It was a mention, just an aside, that informed me that Chris had died. Whoa what a shock!
Chris was a mate, a fellow minister in the Uniting Church, a guy I trained together with at the Theological College all those years ago. Over the years we had quite some contact as we worked in the same larger area and we served on a committee dealing with sexual misconduct by ministers together.
Chris was a funny sort of a guy, short in stature but big in character. He had red hair, a beautiful red beard, a ready smile and a wicked wit. One of the things I remember clearly about him is that he was able to shed a tear in public well before it was fashionable to be a SNAG. He belonged to a very “churchy” family, both his Mum and Dad were very active and well known in church circles and in the Mudgee area in particular. They were what I would all a close family and when Neville died suddenly it came as no surprise that Chris was struggling to come to terms with it.
Chris and I loosely kept in contact and mostly I relied on the church grapevine to keep me informed about people I either trained with or had come in contact with as part of our common work . When I decided some years ago to leave the church I found myself completely cut off from all news about colleagues. I was simply wiped from all access to news and I didn’t realise how this would affect me until events such as Chris’ death reminded me. Of course I knew that wouldn’t get news about the inner machinations of the church any longer but I hadn’t thought about news of my colleagues and fellow ministers. I didn’t know that Chris got married and I certainly didn’t know that he had cancer and died just recently. It really came as a shock, not only that Chris had died but that I had no way of offering any support to someone I actually liked a lot.

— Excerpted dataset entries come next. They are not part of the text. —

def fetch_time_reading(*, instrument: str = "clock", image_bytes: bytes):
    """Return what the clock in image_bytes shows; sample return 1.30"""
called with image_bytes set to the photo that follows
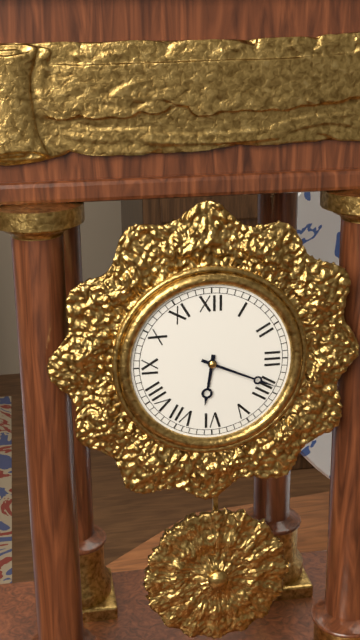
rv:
6.19
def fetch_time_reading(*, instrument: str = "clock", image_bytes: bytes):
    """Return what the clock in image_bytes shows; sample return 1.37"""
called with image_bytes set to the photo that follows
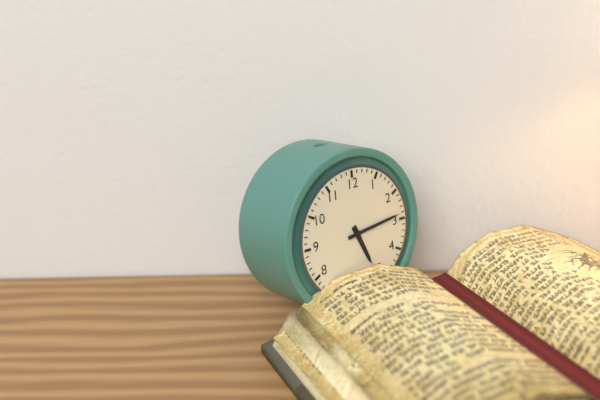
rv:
5.14
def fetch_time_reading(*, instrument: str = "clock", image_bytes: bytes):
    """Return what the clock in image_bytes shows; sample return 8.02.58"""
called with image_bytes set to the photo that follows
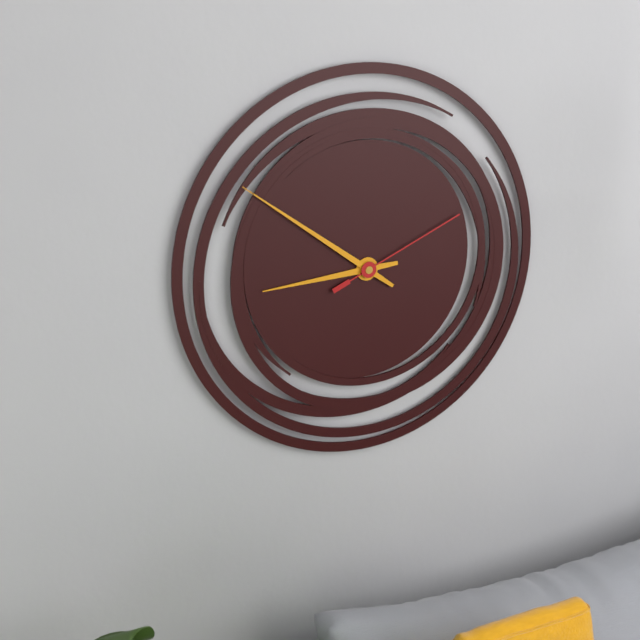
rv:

Why is it so? It always felt like a punishment for deserting the fold when I realised that I was completely cut off all news about the church at large and news about the locals specifically. I suppose my saying I dont want to belong to you lot anymore said to them that I wasn’t interested any longer but that didn’t actually mean I didn’t care about the people any more. For me it was about the philosophy and what the church stood for, it wasn’t about the people in particular. I spent years together with certain people, training, serving on committees, supporting one another as colleagues and sharing the ups and downs of life, only to find a complete blackout of information on a decision I had to make for myself. I am not sure what this says about the institution but then again this is just precisely why I couldn’t belong anymore. If you do not play by their rules and if you dare to assert your own ideas you are simply cut off. Even if this is how the institution at large plays it, why are the members themselves playing it like that?
Even when it would have been gazetted that I had resigned my membership not one person had contacted me to see how I was faring. It had been a long and at times painful process until I arrived at my decision to leave and in some way it surprised me that no one wondered or questioned what might have happened to me. With one exception I can say that no one cared or gave a shit as my husband would say.
There are many of my former colleagues I am now thinking about and I wonder what might be happening in their lives. How will I know if something major happens? I am cut off the grapevine well and truly and I feel sad about that.
I was looking at the UCA website this afternoon and as an outsider I realised how little access to real information I now have. If you do not belong to us you will not be given any information about us it said to me. I used to see this when I was interested in other religious groups and tried to glean information through their sites but never really saw that it applied to my own. Interest groups but religious groups in particular have almost impenetrable borders around themselves. Unless you profess to belong to them and align yourself with their thinking and their rules you are kept on the outside.. If you are not an insider you have no right to know. To some extent that is scary to me. What is it they are protecting?
Of course now I am thinking about many others and I wonder who else has gone, is sick or might need a hello. I will have to rely on the Universe to send me a message about those I care for, regardless of their religious affiliation. Lucky then that I still believe there is something greater than us I can tap into.